Curi Buah Sawit Berujung Kekerasan: Ibu Rumah Tangga Dilukai Dodos, Dua Pelaku Diburu Polisi.

Iklan Semua Halaman

.

Curi Buah Sawit Berujung Kekerasan: Ibu Rumah Tangga Dilukai Dodos, Dua Pelaku Diburu Polisi.

Staff Redaksi Media DPR Jambi
Kamis, 25 Juni 2026

Curi Buah Sawit Berujung Kekerasan: Ibu Rumah Tangga Dilukai Dodos, Dua Pelaku Diburu Polisi. Kamis (25/06/2026) Gambar: Humas Polres Tapteng / MEDIA-DPR.COM.


TAPTENG | MEDIA-DPR.COM. Aksi pencurian buah kelapa sawit berujung pada tindakan kekerasan yang menyakiti korban di Dusun VII, Desa Parjalihotan, Kecamatan Pinangsori, Kabupaten Tapanuli Tengah (Tapteng) Provinsi Sumatra Utara (Sumut)


Seorang Ibu Rumah Tangga (IRT), sekaligus pedagang dengan inizial SW (48) alami luka robek di tangan kanan setelah diduga diserang pelaku menggunakan alat dodos sawit, Rabu (24/06/2026) siang. Rilis Resmi Humas Polres Tapteng Kamis (25/06/2026)

 

Kedua pelaku yang diduga terlibat, yaitu RS (28) dan I (25), warga setempat, kini sedang diburu petugas kepolisian.

 

AWAL KEJADIAN: DIPERGOKI SEDANG MENGAMBIL HASIL KEBUN

Kapolsek Pinangsori, Iptu J. Sinurat, S.H., menjelaskan peristiwa bermula saat korban bersama suaminya, MM (67), sedang berada di kebun sawit milik keluarga. 


Di lokasi tersebut, korban memergoki dua orang pria tengah memanen buah kelapa sawit tanpa izin pemilik lahan.

 

Korban pun langsung menegur dengan lantang: “Kenapa kau curi buah sawitku?”

 

Alih-alih menghentikan tindakannya, RS justru merespons dengan nada menantang sambil memegang sebilah parang. 


Ketika korban berusaha merebut alat dodos yang dipegang I, RS segera menyambar alat tersebut dan diduga langsung menusukkannya ke arah korban. Akibatnya, tangan kanan SW robek dan mengeluarkan darah segar.

 

Melihat istrinya terluka, suami korban segera membawa kapak dan berusaha menyelamatkan sekaligus mengejar kedua pelaku.
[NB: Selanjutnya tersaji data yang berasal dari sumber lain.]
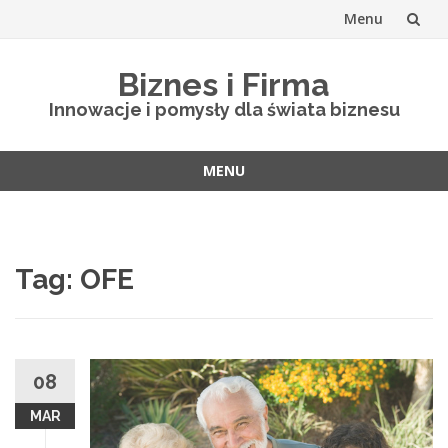
Menu
Skip
Biznes i Firma
to
Innowacje i pomysły dla świata biznesu
content
MENU
Skip
to
content
Tag: OFE
08
MAR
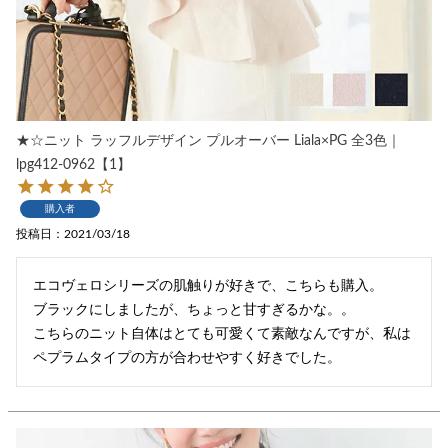
★☆ニット ラッフルデザイン プルオーバー Liala×PG 全3色｜
lpg412-0962【1】
購入者
投稿日
2021/03/18
エコヴェロシリーズの肌触りが好きで、こちらも購入。

ブラックにしましたが、ちょっと甘すぎるかな。。

こちらのニット自体はとても可愛くて素敵なんですが、私は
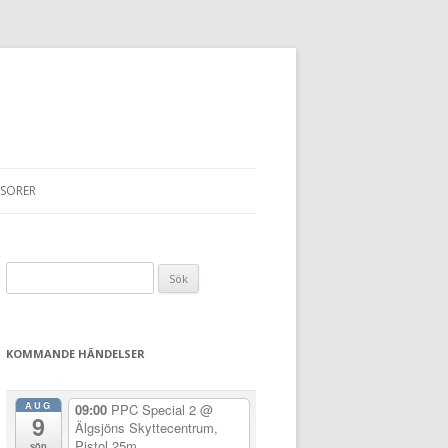
SORER
Sök
efter:
KOMMANDE HÄNDELSER
AUG
09:00
PPC Special 2
@
9
Älgsjöns Skyttecentrum,
Pistol 25m
sön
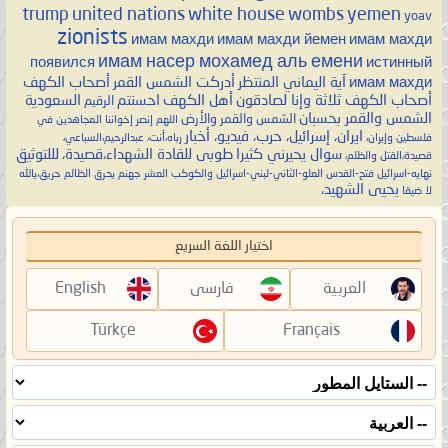
trump
united nations
white house
wombs
yemen
yoav
zionists
имам махди
имам махди йемен
имам махди
имам насер мохамед аль емени
появился
истинный
имам махди
آية اليماني المنتظر
أدركت الشمس القمر
أصحاب الكهف
أصحاب الكهف ثلاثة وإنا لصادقون
أهل الكهف
احسنتم
السعودية
الرقيم
الشمس والقمر بحسبان
الشمس والقمر والأرض
اللهم إنصر إخواننا المجاهدين في
ايران، إسرائيل، حرب، فيديو، أخبار
فلسطين وإيران،
رباه،أنت، عبدالرحيم،السباعي،
سوال يحيرني كثيرا
طوبى للقادة الشهداء،قصيدة،
لللتوثيق
قصيدة،القتل والظلم،
نهايه-اسرائيل فتح-القدس العلو-الثاني-لبني-اسرائيل
والكوكب العشر جهنم يحرق الظالم حريق،يالله
يحيى الشهيد،
لا ضيقا
اختيار اللغة السريع
العربية
فارسی
English
Türkçe
Français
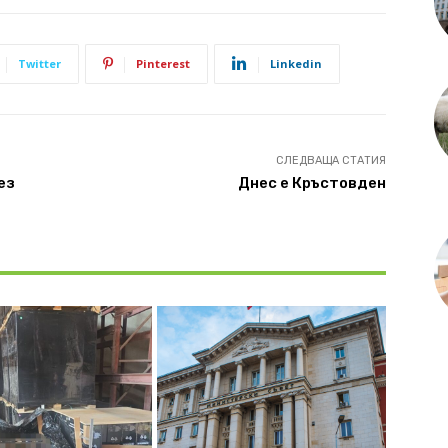
Twitter
Pinterest
Linkedin
СЛЕДВАЩА СТАТИЯ
ез
Днес е Кръстовден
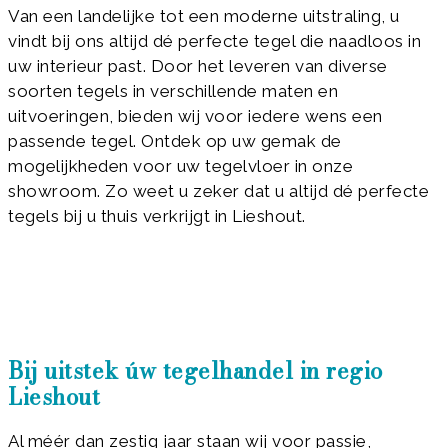
Van een landelijke tot een moderne uitstraling, u
vindt bij ons altijd dé perfecte tegel die naadloos in
uw interieur past. Door het leveren van diverse
soorten tegels in verschillende maten en
uitvoeringen, bieden wij voor iedere wens een
passende tegel. Ontdek op uw gemak de
mogelijkheden voor uw tegelvloer in onze
showroom. Zo weet u zeker dat u altijd dé perfecte
tegels bij u thuis verkrijgt in Lieshout.
Bij uitstek úw tegelhandel in regio
Lieshout
Al méér dan zestig jaar staan wij voor passie,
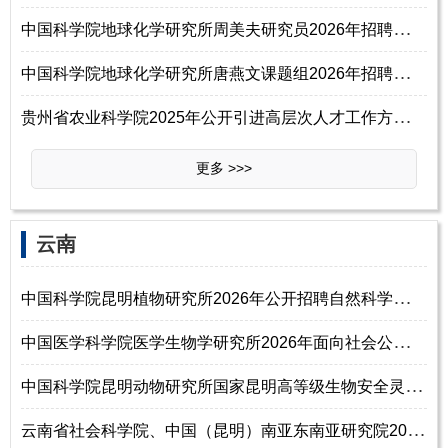
中
国科学院地球化学研究所周美夫研究员2026年招聘特别研究助理启事
中
国科学院地球化学研究所唐燕文课题组2026年招聘特别研究助理启事
贵
州省农业科学院2025年公开引进高层次人才工作方案（二）
更多 >>>
‌‌云南
中
国科学院昆明植物研究所2026年公开招聘自然科学研究系列助理研究员公告（
中
国医学科学院医学生物学研究所2026年面向社会公开招聘工作人员公告
中
国科学院昆明动物研究所国家昆明高等级生物安全灵长类动物实验中心2026年
云
南省社会科学院、中国（昆明）南亚东南亚研究院2026年公开招聘工作人员公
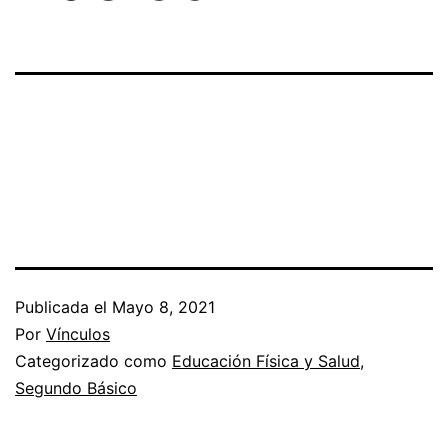
Publicada el
Mayo 8, 2021
Por
Vínculos
Categorizado como
Educación Física y Salud
,
Segundo Básico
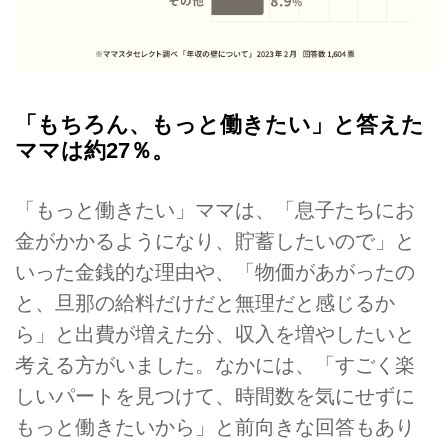
「もちろん、もっと働きたい」と答えた
ママは約27％。
「もっと働きたい」ママは、「息子たちにお
金がかかるようになり、貯蓄したいので」と
いった金銭的な理由や、「物価があがったの
と、旦那の給料だけだと無理だと感じるか
ら」と出費が増えた分、収入を増やしたいと
考える方がいました。なかには、「すごく楽
しいパートを見つけて、時間数を気にせずに
もっと働きたいから」と前向きな回答もあり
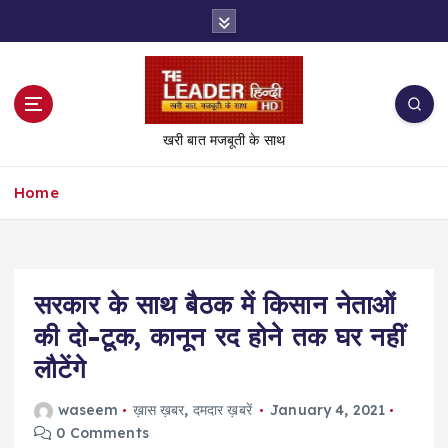
S
k
i
p
t
o
खरी बात मजबूती के साथ
c
o
Home
n
t
e
n
t
सरकार के साथ बैठक में किसान नेताओं
की दो-टूक, कानून रद होने तक घर नहीं
लौटेंगे
waseem
ख़ास ख़बर
,
दमदार ख़बरें
January 4, 2021
0 Comments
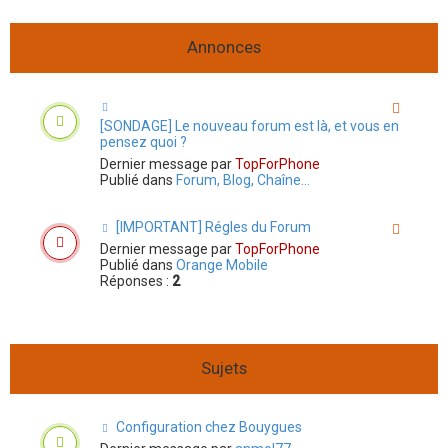
r
Annonces
[SONDAGE] Le nouveau forum est là, et vous en
pensez quoi ?
Dernier message par
TopForPhone
Publié dans
Forum, Blog, Chaîne...
[IMPORTANT] Régles du Forum
Dernier message par
TopForPhone
Publié dans
Orange Mobile
Réponses :
2
Sujets
Configuration chez Bouygues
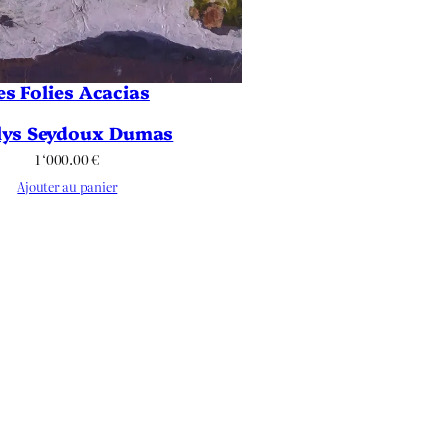
es Folies Acacias
lys Seydoux Dumas
1 ‘000.00
€
Ajouter au panier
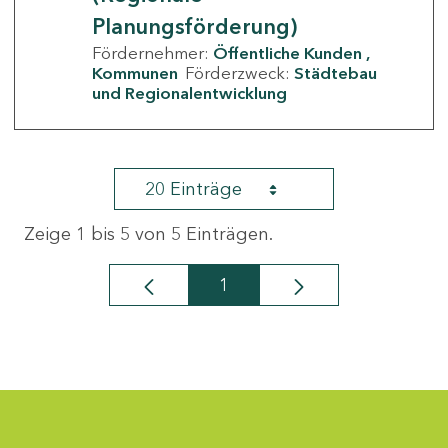
Planungsförderung)
Fördernehmer:
Öffentliche Kunden
Kommunen
Förderzweck:
Städtebau
und Regionalentwicklung
20 Einträge
Zeige 1 bis 5 von 5 Einträgen.
1
Seite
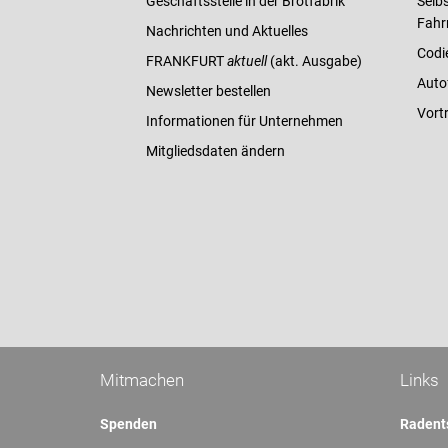
Geschäftsstelle in der Brotfabrik
Selbs
Fahr
Nachrichten und Aktuelles
Codi
FRANKFURT
aktuell
(akt. Ausgabe)
Auto
Newsletter bestellen
Vort
Informationen für Unternehmen
Mitgliedsdaten ändern
Mitmachen
Links
Spenden
Radent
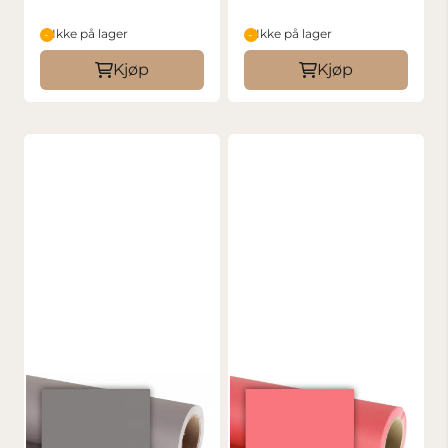
Ikke på lager
Ikke på lager
Kjøp
Kjøp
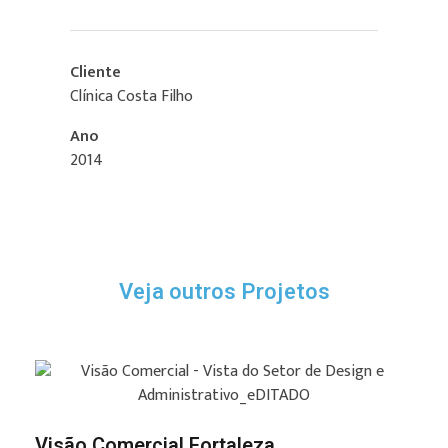
Cliente
Clínica Costa Filho
Ano
2014
Veja outros Projetos
Visão Comercial Fortaleza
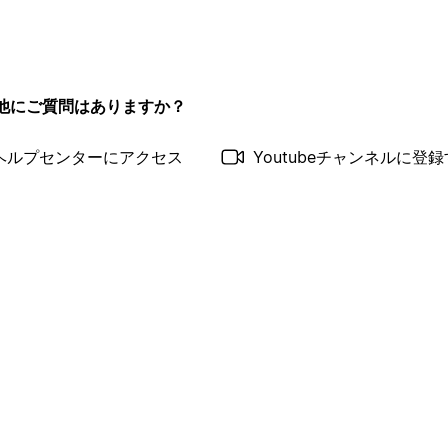
他にご質問はありますか？
ヘルプセンターにアクセス
Youtubeチャンネルに登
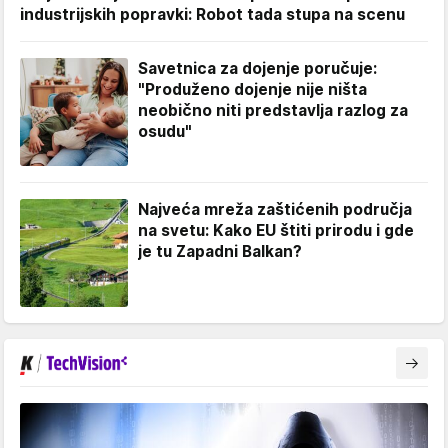
industrijskih popravki: Robot tada stupa na scenu
Savetnica za dojenje poručuje:
"Produženo dojenje nije ništa
neobično niti predstavlja razlog za
osudu"
Najveća mreža zaštićenih područja
na svetu: Kako EU štiti prirodu i gde
je tu Zapadni Balkan?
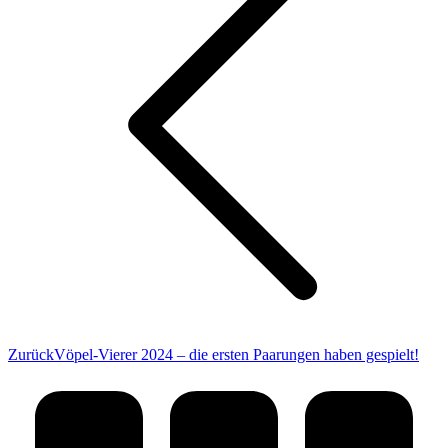
Vorheriger
Zurück
Vöpel-Vierer 2024 – die ersten Paarungen haben gespielt!
Beitrag:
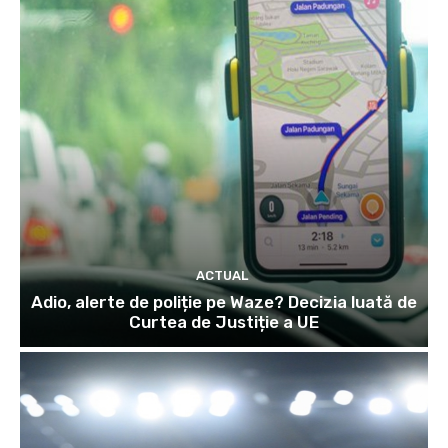
ACTUAL
Adio, alerte de poliție pe Waze? Decizia luată de
Curtea de Justiție a UE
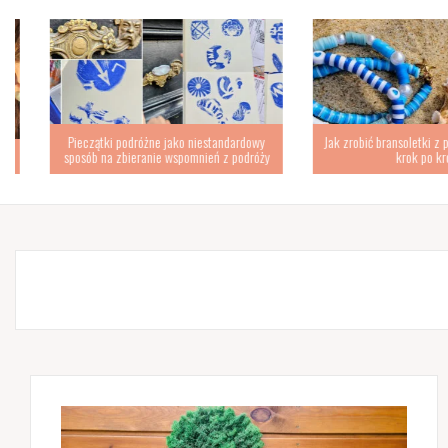
Pieczątki podróżne jako niestandardowy
Jak zrobić bransoletki z płas
sposób na zbieranie wspomnień z podróży
krok po kroku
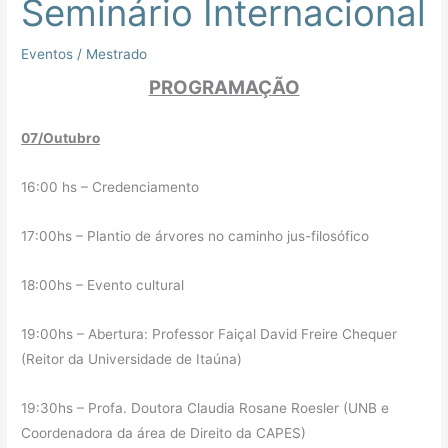
Seminário Internacional
I
Seminário
Eventos
/
Mestrado
Internacional
PROGRAMAÇÃO
07/Outubro
16:00 hs – Credenciamento
17:00hs – Plantio de árvores no caminho jus-filosófico
18:00hs – Evento cultural
19:00hs – Abertura: Professor Faiçal David Freire Chequer
(Reitor da Universidade de Itaúna)
19:30hs – Profa. Doutora Claudia Rosane Roesler (UNB e
Coordenadora da área de Direito da CAPES)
Merasa terdesak, RS dan I langsung melarikan diri meninggalkan lokasi kejadian.

 

BARANG BUKTI DIAMANKAN, KASUS DITANGANI RESMI

Meskipun berhasil melarikan diri, kedua pelaku panik dan meninggalkan sejumlah barang bukti di tempat kejadian. 


Petugas yang melakukan pemeriksaan TKP berhasil mengamankan:

* 1 unit angkong berwarna merah


* 2 buah alat tojok sawit berbahan besi


* 4 tandan buah kelapa sawit yang sempat dipanen

 

Kerugian materiil yang dialami korban diperkirakan mencapai Rp150.ribu, belum lagi biaya perawatan medis untuk luka robek di tangannya. Korban telah melaporkan peristiwa ini secara resmi ke Polsek Pinangsori pada sore harinya.

 

Saat ini, kasus pencurian disertai kekerasan sedang ditangani Unit Reskrim Polsek Pinangsori untuk proses hukum lebih lanjut. Polisi terus melakukan penelusuran dan memburu keberadaan kedua pelaku agar segera dipertanggungjawabkan perbuatannya.

 

Pihak kepolisian mengimbau masyarakat untuk menyelesaikan perselisihan dengan cara damai dan jalur hukum, serta tidak mengambil hak orang lain yang dapat berujung pada tindak pidana yang merugikan banyak pihak.